Louisiana could soon see 8 new saints with ties to our state

Louisiana is home to the New Orleans Saints Football Team, but with the state’s strong roots in Catholic faith, it may not be surprising to hear we may be growing some Catholic saints of our own!

There are currently eight “Servants of God” who are undergoing the process of becoming potential saints in the Catholic Church, all with ties to our state.

On Aug. 8, three Catholic priests from different dioceses in Louisiana met with KALB, the local NBC news affiliate in Alexandria, LA, to share the stories of these eight brave souls who died in faith.

Father Peter Mangum, a priest from the Diocese of Shreveport, is the Episcopal Delegate for five priests from the Shreveport area who died in 1873 during the yellow fever outbreak. Known as the Five Martyrs, they are Father Isidor Quemerais, Fr. Jean Pierre, Fr. Jean Marie Biler, Fr. Louis Marie Gergaud, and Fr. Francois Le Vezouet. All of these priests are orginally from Brittany, France but were brought to Louisiana by the first Bishop of Natchitoches, Bishop Auguste Martin. Fr. Magnum spoke of the priests’ heroism as they each knowingly went to their deaths to serve the dying people in northern Louisiana and administer the sacraments.

Father Taylor Reynolds, a priest from the Diocese of Alexandria, is the Episcopal Delegate for a little 12-year-old girl named Charlene Richard, who died of leukemia in 1959. Charlene showed extraordinary faith in the last two weeks of her life, offering up her terrible pains for others in need, showing us a courageous example of redemptive suffering.

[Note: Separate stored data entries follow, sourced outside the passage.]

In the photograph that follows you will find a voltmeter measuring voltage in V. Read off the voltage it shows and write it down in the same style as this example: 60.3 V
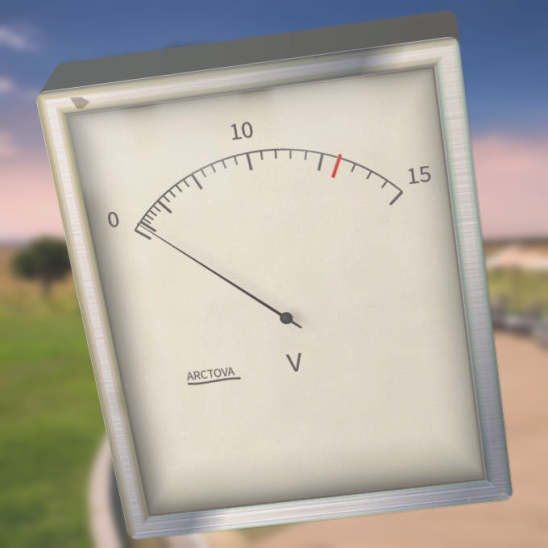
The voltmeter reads 2.5 V
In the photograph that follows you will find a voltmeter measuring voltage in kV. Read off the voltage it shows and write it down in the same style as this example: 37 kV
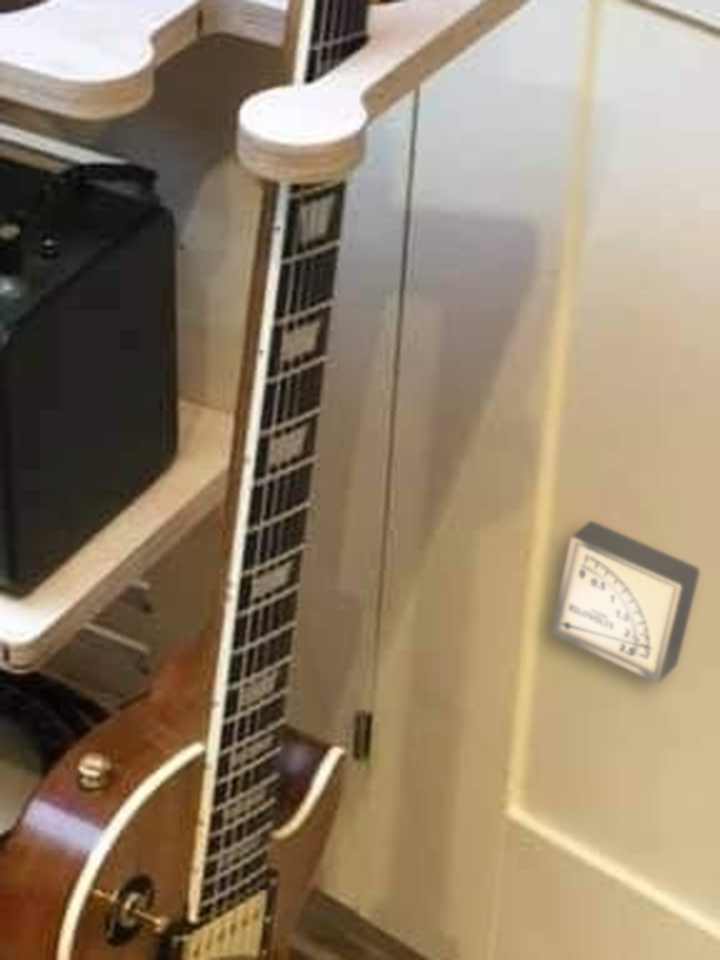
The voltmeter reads 2.25 kV
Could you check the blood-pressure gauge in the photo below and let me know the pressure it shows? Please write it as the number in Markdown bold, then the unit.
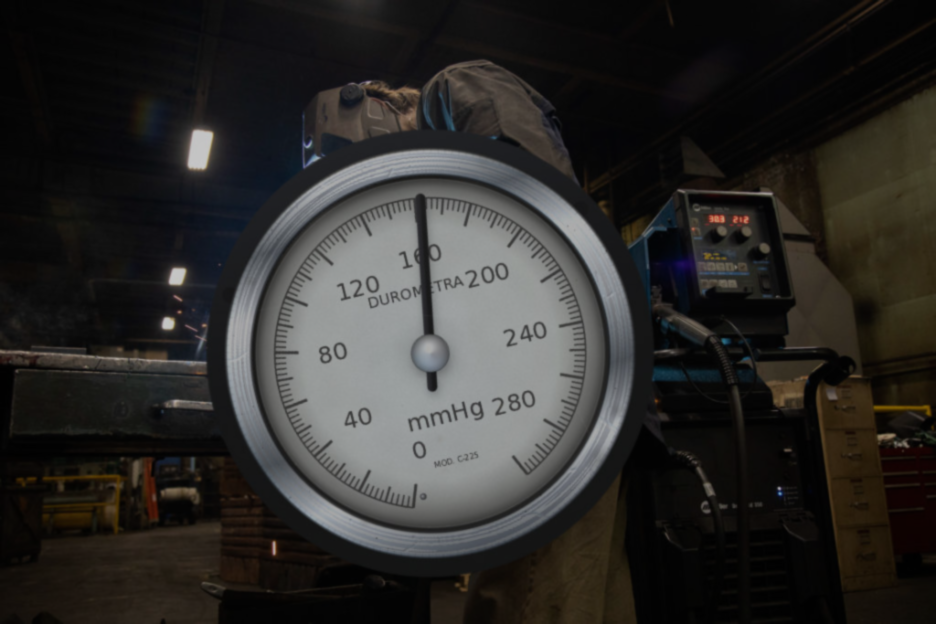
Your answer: **162** mmHg
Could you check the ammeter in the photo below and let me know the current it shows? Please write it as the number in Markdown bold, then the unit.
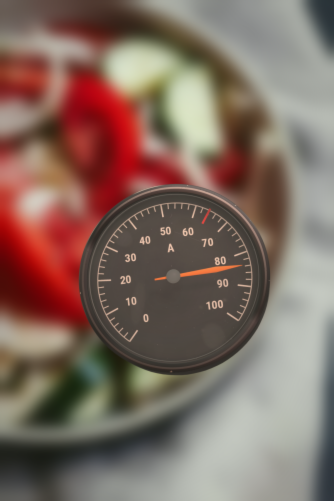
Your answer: **84** A
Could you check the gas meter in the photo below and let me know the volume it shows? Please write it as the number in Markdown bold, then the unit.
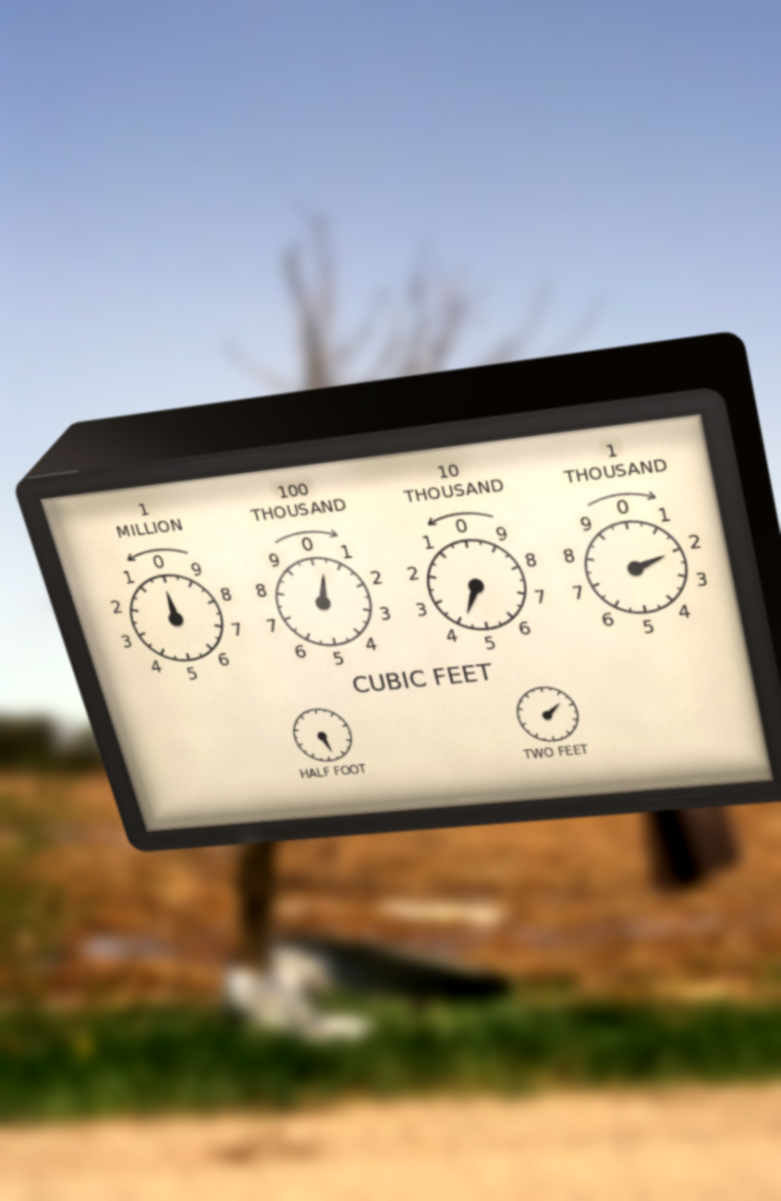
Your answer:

Father Mark Ledoux, a priest from the Diocese of Lafayette, is the Episcopal Delegate for Lt. Fr. Joseph Verbis Lafleur, a young priest and military chaplain who gave his life trying to save men at sea in 1944 during World War II. Fr. Lafleur also showed great selflessness and sacrifice during his time as a prisoner of war, helping anyone he could without a thought for himself.

Father Travis Abadie, a priest from the Diocese of Lafayette, the Episcopal Delegate for Auguste “Nonco” Pelafigue, was not able to attend the interview with KALB, but we learned about his cause through Fr. Reynolds. “Nonco” lived from 1888 to 1977 and was just a man who lived a simple, holy life, showing great humility and kindness to others.

It was also a historic day for these four priests, who met together in person for the first time as they discussed the 8 “Servants of God” and their causes for canonization.

At this stage, each candidate is referred to as “Servant of God.” The next step is the “inquiry of miracles” where a period of time is spent documenting testimony regarding “miracles” that happened due to the intercession of an individual. Once miracles have been documented, a recommendation is submitted to the Pope, by whose authority they would then be deemed “Venerable.” The next steps include verifying the miracles for beatification where they will be referred to as “Blessed” and then canonization where they become Saints.